--- Record excerpts ---

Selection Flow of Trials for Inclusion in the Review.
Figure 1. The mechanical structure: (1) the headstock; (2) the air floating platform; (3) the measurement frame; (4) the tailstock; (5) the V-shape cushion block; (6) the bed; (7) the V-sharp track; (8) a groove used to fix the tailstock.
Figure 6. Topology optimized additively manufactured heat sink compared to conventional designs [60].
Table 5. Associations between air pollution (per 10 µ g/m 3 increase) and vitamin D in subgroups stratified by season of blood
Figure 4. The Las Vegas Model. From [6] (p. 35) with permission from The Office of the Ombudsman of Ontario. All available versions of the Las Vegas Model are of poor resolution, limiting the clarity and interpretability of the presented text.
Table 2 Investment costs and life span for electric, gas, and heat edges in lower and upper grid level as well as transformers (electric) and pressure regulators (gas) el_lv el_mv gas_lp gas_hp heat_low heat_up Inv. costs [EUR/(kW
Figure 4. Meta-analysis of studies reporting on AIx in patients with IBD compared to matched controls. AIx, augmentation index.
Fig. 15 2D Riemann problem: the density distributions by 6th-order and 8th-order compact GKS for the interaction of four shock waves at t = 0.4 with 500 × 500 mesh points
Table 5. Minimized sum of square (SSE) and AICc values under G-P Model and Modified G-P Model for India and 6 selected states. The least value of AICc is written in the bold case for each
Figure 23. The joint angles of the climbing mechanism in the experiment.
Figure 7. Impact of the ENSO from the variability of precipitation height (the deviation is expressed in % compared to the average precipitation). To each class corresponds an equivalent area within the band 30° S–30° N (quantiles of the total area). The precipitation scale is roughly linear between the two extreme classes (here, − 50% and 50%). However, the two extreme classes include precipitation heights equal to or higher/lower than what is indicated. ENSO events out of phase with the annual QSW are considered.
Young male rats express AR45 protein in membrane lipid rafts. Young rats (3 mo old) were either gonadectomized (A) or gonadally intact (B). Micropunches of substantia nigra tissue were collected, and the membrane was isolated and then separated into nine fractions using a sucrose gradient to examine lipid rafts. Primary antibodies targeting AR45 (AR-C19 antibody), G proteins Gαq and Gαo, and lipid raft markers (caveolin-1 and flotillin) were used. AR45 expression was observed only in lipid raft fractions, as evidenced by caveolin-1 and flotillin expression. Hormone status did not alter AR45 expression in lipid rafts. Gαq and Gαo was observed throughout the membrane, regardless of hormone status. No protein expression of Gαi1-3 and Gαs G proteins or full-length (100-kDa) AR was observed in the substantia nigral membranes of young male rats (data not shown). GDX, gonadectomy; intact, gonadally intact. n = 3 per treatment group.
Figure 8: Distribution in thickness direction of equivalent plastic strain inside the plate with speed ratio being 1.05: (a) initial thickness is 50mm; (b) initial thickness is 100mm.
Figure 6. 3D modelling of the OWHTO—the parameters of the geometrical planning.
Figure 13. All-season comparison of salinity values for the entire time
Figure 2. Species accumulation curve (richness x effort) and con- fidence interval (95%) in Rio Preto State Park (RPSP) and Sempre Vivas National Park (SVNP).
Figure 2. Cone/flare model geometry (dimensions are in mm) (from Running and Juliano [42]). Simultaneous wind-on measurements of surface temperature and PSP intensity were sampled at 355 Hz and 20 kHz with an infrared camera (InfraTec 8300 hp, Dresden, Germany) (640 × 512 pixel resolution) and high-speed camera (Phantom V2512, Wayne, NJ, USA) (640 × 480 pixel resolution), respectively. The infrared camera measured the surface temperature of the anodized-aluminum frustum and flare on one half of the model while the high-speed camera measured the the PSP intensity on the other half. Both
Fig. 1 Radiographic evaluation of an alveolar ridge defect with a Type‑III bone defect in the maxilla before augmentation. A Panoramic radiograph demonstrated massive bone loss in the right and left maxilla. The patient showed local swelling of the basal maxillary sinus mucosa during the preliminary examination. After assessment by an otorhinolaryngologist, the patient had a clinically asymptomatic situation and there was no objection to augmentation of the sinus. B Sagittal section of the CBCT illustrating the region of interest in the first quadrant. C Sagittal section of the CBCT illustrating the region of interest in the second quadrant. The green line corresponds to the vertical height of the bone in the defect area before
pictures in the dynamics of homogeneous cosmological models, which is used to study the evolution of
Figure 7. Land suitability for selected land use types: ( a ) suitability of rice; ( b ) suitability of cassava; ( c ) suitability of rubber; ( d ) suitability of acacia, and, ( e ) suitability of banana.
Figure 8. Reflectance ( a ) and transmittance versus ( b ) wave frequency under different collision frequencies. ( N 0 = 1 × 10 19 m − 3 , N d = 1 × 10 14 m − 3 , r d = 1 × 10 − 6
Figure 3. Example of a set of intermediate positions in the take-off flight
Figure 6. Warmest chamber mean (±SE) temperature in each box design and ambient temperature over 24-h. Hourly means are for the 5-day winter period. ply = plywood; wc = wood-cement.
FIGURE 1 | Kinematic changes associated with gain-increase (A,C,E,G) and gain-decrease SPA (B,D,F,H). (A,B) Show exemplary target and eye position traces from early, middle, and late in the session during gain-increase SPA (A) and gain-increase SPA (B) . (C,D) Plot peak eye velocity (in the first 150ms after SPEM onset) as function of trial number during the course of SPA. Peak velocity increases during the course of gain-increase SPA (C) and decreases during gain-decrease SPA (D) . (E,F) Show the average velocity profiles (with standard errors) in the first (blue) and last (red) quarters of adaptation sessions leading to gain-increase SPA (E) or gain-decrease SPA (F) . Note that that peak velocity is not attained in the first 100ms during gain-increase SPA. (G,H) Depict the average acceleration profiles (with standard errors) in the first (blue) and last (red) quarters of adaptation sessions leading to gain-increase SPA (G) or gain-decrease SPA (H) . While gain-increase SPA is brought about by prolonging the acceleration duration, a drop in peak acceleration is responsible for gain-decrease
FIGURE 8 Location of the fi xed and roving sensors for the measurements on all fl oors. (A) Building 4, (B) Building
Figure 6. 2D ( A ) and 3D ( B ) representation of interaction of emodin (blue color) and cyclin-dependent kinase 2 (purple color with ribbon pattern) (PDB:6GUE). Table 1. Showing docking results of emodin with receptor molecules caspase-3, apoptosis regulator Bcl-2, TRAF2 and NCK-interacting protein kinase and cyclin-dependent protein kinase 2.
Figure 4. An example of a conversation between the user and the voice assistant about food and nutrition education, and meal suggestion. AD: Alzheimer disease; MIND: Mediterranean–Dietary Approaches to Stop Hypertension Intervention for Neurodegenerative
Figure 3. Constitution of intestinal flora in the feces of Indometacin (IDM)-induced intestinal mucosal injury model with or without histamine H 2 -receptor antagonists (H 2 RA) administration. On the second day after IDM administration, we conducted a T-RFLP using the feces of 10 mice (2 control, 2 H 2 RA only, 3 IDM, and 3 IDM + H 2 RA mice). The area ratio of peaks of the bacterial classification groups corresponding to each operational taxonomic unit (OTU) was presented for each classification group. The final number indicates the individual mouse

---

• Exercise goal
Only the lines from the one that contains "Figure 4. An" to the end of the entries above should be given again, exactly and in full.

• Solution for this task
Figure 4. An example of a conversation between the user and the voice assistant about food and nutrition education, and meal suggestion. AD: Alzheimer disease; MIND: Mediterranean–Dietary Approaches to Stop Hypertension Intervention for Neurodegenerative
Figure 3. Constitution of intestinal flora in the feces of Indometacin (IDM)-induced intestinal mucosal injury model with or without histamine H 2 -receptor antagonists (H 2 RA) administration. On the second day after IDM administration, we conducted a T-RFLP using the feces of 10 mice (2 control, 2 H 2 RA only, 3 IDM, and 3 IDM + H 2 RA mice). The area ratio of peaks of the bacterial classification groups corresponding to each operational taxonomic unit (OTU) was presented for each classification group. The final number indicates the individual mouse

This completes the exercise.